## EXERCISE AIM
When you find the line with "<source format=sv>" among the records below, reproduce it and each line after it exactly, ending with the line with "wire d1, d2, d3;".

Text-based hardware design files
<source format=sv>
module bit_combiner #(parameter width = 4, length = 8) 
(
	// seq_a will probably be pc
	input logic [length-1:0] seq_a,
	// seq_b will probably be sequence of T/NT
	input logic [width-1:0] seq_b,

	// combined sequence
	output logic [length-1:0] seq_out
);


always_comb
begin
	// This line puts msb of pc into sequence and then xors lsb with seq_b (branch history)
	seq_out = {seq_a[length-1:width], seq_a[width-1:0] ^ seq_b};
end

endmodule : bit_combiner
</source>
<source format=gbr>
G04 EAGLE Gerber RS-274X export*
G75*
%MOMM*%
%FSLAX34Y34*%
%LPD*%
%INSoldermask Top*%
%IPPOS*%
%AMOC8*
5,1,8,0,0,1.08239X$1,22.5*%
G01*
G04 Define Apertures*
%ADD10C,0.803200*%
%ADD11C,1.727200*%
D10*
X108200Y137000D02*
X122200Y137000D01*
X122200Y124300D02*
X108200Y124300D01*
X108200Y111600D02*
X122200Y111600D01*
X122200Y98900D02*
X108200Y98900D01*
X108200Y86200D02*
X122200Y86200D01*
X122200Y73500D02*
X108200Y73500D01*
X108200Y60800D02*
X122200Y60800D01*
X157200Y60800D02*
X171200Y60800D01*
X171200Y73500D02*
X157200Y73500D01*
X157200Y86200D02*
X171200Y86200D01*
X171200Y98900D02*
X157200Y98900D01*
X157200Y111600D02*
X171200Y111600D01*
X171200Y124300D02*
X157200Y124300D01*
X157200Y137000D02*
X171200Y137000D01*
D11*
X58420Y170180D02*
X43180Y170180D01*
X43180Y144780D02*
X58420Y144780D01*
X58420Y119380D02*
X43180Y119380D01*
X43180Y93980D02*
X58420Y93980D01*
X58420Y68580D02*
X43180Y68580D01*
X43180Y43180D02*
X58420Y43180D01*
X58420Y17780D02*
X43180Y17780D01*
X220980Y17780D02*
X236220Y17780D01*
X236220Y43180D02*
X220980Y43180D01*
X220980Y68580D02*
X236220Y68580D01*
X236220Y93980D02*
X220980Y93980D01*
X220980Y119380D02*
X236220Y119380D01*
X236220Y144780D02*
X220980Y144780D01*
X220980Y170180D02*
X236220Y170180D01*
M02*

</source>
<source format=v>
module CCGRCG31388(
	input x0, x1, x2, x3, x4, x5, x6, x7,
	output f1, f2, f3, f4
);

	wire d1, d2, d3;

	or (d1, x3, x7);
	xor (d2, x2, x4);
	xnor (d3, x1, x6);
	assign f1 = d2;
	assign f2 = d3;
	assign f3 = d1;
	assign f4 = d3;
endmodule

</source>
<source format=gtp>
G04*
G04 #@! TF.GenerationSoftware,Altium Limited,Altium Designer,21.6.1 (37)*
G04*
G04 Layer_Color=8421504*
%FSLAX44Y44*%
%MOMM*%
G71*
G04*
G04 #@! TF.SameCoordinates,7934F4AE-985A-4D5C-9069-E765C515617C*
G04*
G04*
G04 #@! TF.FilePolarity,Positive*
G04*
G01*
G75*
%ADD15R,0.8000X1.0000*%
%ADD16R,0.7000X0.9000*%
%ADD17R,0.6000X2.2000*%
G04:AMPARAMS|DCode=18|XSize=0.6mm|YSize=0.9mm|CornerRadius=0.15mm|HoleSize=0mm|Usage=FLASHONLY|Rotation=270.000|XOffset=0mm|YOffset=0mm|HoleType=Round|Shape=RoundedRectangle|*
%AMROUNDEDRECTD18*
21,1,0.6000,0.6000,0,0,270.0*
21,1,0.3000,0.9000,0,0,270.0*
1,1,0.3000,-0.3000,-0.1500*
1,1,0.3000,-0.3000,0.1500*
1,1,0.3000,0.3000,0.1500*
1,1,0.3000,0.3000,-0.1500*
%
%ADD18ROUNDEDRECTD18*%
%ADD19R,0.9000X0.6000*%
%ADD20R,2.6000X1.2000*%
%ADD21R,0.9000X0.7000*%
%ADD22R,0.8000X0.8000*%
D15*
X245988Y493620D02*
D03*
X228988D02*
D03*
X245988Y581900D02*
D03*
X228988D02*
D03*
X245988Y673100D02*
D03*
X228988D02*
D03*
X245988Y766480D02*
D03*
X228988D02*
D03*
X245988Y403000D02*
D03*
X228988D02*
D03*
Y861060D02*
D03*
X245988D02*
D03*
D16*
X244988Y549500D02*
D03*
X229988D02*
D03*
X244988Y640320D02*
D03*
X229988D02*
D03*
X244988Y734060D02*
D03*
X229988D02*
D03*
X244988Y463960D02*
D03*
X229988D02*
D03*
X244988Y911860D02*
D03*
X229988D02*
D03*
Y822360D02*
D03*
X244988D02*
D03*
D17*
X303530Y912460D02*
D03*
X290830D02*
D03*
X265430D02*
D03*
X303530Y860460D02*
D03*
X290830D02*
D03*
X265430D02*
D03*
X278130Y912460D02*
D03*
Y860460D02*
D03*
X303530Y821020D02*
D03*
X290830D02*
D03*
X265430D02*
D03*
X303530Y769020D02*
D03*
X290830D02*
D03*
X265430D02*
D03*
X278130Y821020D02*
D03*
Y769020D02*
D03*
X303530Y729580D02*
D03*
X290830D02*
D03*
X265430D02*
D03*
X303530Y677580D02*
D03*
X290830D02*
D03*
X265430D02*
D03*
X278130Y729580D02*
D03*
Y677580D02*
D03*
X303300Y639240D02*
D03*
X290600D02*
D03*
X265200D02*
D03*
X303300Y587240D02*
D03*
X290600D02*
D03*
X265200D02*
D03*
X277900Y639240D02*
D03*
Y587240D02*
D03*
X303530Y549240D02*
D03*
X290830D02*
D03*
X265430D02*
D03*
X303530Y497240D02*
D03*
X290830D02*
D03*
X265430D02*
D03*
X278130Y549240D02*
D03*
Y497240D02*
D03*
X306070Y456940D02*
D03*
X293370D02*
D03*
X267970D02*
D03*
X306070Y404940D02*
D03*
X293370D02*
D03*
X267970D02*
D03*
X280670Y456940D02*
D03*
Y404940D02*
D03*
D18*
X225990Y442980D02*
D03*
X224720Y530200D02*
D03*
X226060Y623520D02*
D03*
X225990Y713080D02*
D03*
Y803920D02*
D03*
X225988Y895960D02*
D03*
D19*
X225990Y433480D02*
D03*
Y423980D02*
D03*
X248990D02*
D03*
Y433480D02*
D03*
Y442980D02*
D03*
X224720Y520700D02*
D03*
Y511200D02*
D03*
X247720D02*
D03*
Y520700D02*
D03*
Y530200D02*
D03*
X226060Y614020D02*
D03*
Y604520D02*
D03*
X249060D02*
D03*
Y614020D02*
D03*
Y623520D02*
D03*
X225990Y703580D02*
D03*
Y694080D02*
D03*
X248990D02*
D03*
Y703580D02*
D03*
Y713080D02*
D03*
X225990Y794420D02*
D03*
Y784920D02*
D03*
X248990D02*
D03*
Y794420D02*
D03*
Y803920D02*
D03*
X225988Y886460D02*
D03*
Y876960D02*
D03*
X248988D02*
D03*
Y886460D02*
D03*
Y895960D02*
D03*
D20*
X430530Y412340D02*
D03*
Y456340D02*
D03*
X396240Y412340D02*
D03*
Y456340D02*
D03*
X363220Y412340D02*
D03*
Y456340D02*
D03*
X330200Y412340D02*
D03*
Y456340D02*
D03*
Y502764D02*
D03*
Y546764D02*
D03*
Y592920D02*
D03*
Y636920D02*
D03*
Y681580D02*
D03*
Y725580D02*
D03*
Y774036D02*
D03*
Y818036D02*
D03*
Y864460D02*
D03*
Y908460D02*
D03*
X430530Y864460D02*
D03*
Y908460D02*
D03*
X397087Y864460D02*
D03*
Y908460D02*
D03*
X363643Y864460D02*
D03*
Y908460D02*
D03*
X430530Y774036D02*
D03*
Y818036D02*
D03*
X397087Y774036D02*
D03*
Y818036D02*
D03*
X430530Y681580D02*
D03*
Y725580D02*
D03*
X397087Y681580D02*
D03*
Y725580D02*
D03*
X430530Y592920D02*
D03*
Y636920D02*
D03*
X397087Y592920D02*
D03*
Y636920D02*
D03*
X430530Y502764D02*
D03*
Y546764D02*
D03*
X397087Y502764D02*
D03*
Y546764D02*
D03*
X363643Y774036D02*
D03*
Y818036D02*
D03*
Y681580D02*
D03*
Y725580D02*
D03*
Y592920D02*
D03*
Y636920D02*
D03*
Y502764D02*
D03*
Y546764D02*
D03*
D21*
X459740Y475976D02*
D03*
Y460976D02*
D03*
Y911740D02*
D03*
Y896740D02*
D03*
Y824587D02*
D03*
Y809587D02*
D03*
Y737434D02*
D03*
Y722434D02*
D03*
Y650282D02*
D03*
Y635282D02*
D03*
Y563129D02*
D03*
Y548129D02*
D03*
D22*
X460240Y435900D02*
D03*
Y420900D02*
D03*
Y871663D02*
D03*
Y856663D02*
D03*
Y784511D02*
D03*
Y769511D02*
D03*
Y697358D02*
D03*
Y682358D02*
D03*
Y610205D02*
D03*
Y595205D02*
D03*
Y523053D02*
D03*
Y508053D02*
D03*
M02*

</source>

==

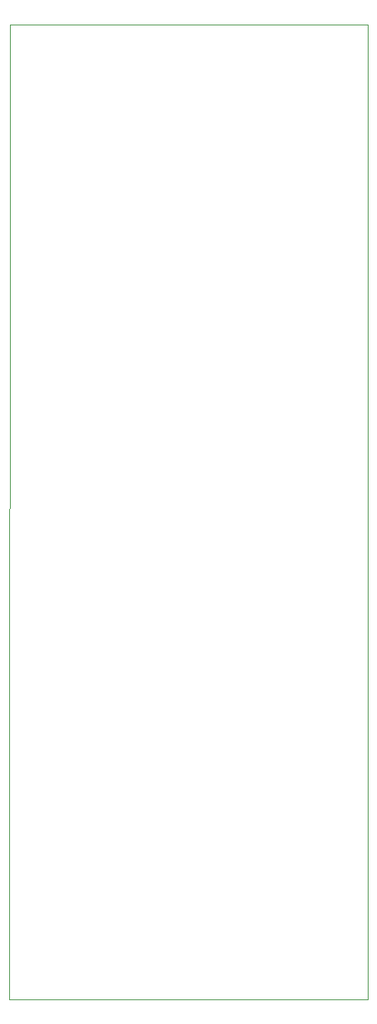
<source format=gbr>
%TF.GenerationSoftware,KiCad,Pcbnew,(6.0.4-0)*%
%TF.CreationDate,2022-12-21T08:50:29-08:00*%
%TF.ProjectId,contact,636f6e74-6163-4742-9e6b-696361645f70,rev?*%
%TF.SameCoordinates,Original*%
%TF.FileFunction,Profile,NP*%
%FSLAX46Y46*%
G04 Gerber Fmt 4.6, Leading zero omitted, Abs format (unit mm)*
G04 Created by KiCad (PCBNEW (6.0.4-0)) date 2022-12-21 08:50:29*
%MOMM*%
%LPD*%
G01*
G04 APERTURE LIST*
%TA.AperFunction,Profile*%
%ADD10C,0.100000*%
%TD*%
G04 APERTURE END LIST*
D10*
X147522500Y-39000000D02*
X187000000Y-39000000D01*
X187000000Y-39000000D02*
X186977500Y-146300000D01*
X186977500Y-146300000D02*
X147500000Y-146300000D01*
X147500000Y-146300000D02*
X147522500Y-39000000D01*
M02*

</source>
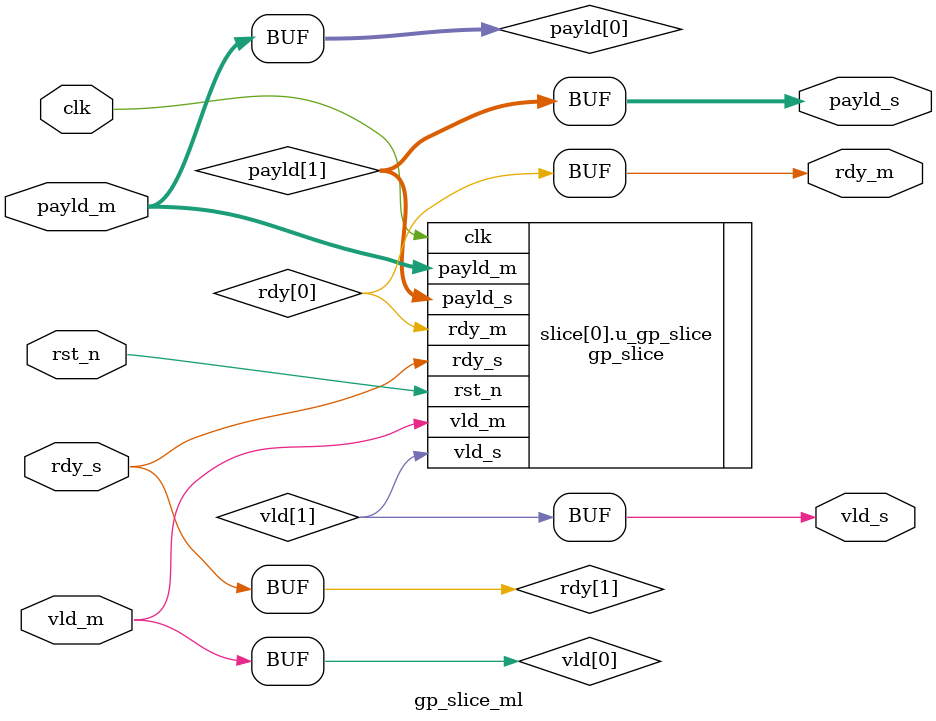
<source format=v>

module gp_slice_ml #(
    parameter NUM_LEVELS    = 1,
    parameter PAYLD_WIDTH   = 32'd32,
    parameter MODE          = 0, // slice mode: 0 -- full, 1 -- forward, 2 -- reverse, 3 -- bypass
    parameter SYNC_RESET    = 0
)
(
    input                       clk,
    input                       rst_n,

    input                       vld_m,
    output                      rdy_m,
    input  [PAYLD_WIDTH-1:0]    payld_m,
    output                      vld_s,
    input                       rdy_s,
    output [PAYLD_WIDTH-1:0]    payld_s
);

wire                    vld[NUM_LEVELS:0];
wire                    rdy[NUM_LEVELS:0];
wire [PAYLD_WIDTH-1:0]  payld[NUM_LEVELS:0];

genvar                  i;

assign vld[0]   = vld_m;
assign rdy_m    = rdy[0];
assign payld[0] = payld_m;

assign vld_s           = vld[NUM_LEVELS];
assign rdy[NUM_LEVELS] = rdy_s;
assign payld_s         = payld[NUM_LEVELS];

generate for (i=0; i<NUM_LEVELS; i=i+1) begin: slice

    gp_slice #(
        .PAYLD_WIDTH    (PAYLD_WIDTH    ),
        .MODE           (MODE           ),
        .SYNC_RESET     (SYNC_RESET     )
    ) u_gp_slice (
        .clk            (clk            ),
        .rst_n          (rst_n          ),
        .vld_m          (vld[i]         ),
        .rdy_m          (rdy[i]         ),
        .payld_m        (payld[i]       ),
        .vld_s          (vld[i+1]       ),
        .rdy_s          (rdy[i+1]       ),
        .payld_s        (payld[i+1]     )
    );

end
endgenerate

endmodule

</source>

--

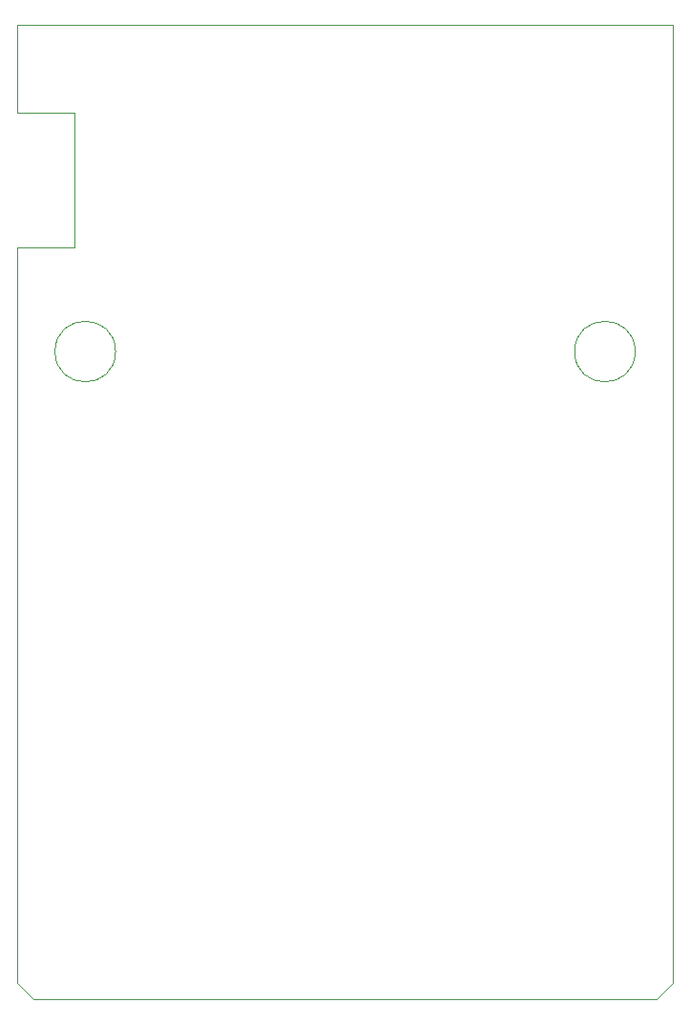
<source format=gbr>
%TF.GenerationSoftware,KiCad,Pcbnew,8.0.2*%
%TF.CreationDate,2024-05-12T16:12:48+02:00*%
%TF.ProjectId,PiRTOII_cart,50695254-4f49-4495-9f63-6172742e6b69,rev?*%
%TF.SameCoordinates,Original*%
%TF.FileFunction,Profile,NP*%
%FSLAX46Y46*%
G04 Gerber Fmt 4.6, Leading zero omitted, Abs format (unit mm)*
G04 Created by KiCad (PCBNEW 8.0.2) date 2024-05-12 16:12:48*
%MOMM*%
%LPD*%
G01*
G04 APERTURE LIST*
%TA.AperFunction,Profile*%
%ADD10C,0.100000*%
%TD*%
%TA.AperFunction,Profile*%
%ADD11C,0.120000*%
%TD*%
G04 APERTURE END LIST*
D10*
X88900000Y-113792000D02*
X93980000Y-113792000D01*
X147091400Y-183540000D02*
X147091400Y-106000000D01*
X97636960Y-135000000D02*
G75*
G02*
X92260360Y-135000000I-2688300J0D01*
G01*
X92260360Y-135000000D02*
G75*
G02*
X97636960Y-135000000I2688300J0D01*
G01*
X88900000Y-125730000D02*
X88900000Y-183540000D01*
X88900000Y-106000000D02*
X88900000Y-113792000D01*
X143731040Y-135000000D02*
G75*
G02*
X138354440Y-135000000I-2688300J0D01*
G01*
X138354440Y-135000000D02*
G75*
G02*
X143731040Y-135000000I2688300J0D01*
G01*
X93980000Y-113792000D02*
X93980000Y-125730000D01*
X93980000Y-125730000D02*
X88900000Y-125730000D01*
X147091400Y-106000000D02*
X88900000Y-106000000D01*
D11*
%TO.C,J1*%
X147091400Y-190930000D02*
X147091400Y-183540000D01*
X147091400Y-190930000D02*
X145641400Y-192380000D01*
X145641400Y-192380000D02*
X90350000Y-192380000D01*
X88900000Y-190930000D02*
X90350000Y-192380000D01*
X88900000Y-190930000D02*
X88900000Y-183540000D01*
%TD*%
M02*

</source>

## FINAL ANSWER
<source format=sv>
module bit_combiner #(parameter width = 4, length = 8) 
(
	// seq_a will probably be pc
	input logic [length-1:0] seq_a,
	// seq_b will probably be sequence of T/NT
	input logic [width-1:0] seq_b,

	// combined sequence
	output logic [length-1:0] seq_out
);


always_comb
begin
	// This line puts msb of pc into sequence and then xors lsb with seq_b (branch history)
	seq_out = {seq_a[length-1:width], seq_a[width-1:0] ^ seq_b};
end

endmodule : bit_combiner
</source>
<source format=gbr>
G04 EAGLE Gerber RS-274X export*
G75*
%MOMM*%
%FSLAX34Y34*%
%LPD*%
%INSoldermask Top*%
%IPPOS*%
%AMOC8*
5,1,8,0,0,1.08239X$1,22.5*%
G01*
G04 Define Apertures*
%ADD10C,0.803200*%
%ADD11C,1.727200*%
D10*
X108200Y137000D02*
X122200Y137000D01*
X122200Y124300D02*
X108200Y124300D01*
X108200Y111600D02*
X122200Y111600D01*
X122200Y98900D02*
X108200Y98900D01*
X108200Y86200D02*
X122200Y86200D01*
X122200Y73500D02*
X108200Y73500D01*
X108200Y60800D02*
X122200Y60800D01*
X157200Y60800D02*
X171200Y60800D01*
X171200Y73500D02*
X157200Y73500D01*
X157200Y86200D02*
X171200Y86200D01*
X171200Y98900D02*
X157200Y98900D01*
X157200Y111600D02*
X171200Y111600D01*
X171200Y124300D02*
X157200Y124300D01*
X157200Y137000D02*
X171200Y137000D01*
D11*
X58420Y170180D02*
X43180Y170180D01*
X43180Y144780D02*
X58420Y144780D01*
X58420Y119380D02*
X43180Y119380D01*
X43180Y93980D02*
X58420Y93980D01*
X58420Y68580D02*
X43180Y68580D01*
X43180Y43180D02*
X58420Y43180D01*
X58420Y17780D02*
X43180Y17780D01*
X220980Y17780D02*
X236220Y17780D01*
X236220Y43180D02*
X220980Y43180D01*
X220980Y68580D02*
X236220Y68580D01*
X236220Y93980D02*
X220980Y93980D01*
X220980Y119380D02*
X236220Y119380D01*
X236220Y144780D02*
X220980Y144780D01*
X220980Y170180D02*
X236220Y170180D01*
M02*

</source>
<source format=v>
module CCGRCG31388(
	input x0, x1, x2, x3, x4, x5, x6, x7,
	output f1, f2, f3, f4
);

	wire d1, d2, d3;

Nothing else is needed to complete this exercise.